[This week’s post was submitted by Chris Carini. Thanks for the awesome find and great write-up, Chris!]

Today ( 18 Jul 2017 ) at TS3, there was an Alfred GCN that had happened during the night and our wonderful colleagues in Bangalore took care of the issue. Awesome!

The input

Found at go/ts3dash this morning, the closed GCN; cool, everything is better now that it’s closed, right?…

The trail

Of course… the link and screenshot to the inGraph looks like it did before!

^ [link]

And the AutoAlert looks normal; the metric has dropped back below the set threshold for the AutoAlert:

^ [link]

inGraph looks ok too:

^ [link]

Dude, why the heck am I looking at all of these, this looks fine, GCN closed; get over it, move on…

But what happens if we tweak the inGraph a bit for some more context, let’s look at 1 day instead of the default 8 hours, and let’s truncate off the ‘high’ data points causing the GCN:

The reveal

/me clicks submit

^ [link]

Notice something a bit off now??

Even though the metric has dropped below the threshold, it appears that it’s not the same as it was before the issue started.
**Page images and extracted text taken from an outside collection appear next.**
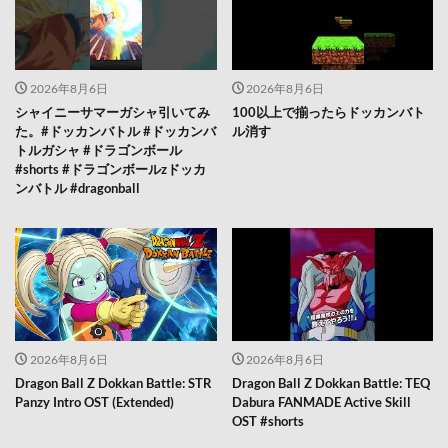
2026年8月6日
2026年8月6日
シャイニーサマーガシャ引いてみ
100以上で揃ったらドッカンバト
た。#ドッカンバトル #ドッカンバ
ル消す
トルガシャ #ドラゴンボール
#shorts #ドラゴンボールzドッカ
ンバトル #dragonball
2026年8月6日
2026年8月6日
Dragon Ball Z Dokkan Battle: STR
Dragon Ball Z Dokkan Battle: TEQ
Panzy Intro OST (Extended)
Dabura FANMADE Active Skill
OST #shorts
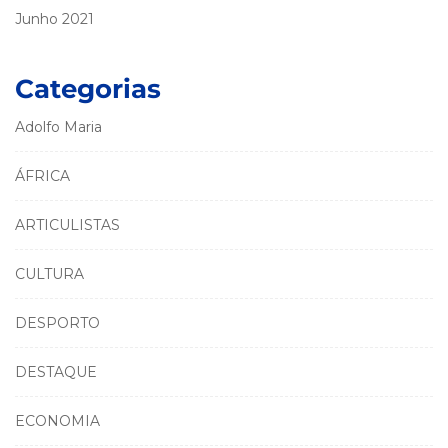
Junho 2021
Categorias
Adolfo Maria
ÁFRICA
ARTICULISTAS
CULTURA
DESPORTO
DESTAQUE
ECONOMIA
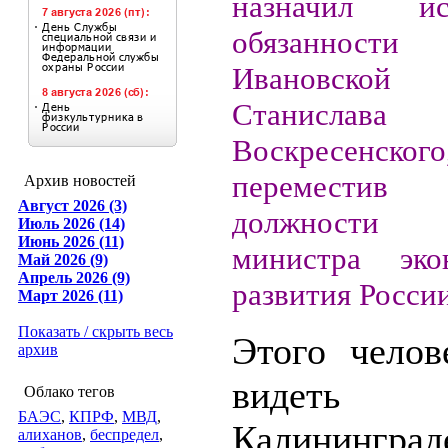
назначил ис
обязанности г
Ивановской
Станислава
Воскресенского
перемести
Архив новостей
Август 2026 (3)
должности з
Июль 2026 (14)
Июнь 2026 (11)
министра экон
Май 2026 (9)
Апрель 2026 (9)
развития России
Март 2026 (11)
Показать / скрыть весь
Этого челов
архив
виде
Облако тегов
БАЭС
,
КПРФ
,
МВД
,
Калининграде
алиханов
,
беспредел
,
Specifically, there are 4 nodes that seem to not be in the same general state as they were beforehand. Might there be another issue here that’s just happening to skate by the radar (AutoAlert)? Possibly. Is this totally worth pointing out during TS3? Oh yeah. The team didn’t seem to be aware of this, and is currently looking into what might be causing this excessive 5xx response.

The lesson

It’s always worth taking a slightly deeper look at various things; in this case, a bit of inquisitiveness lead me to quickly (within 2 minutes) identify something else that might be going on, and certainly worth the team investigating further. Always try to understand the full picture; looking back a bit more in time gives me an uneasy feeling; this metric has always stayed very close to zero, and now it’s fairly close to the AutoAlert threshold? Seems fishy. And worth bringing up during TS3 to the team to take a further look. Maybe some great finding comes from this and an ancillary issue is found; maybe not, but worth finding the answer either way.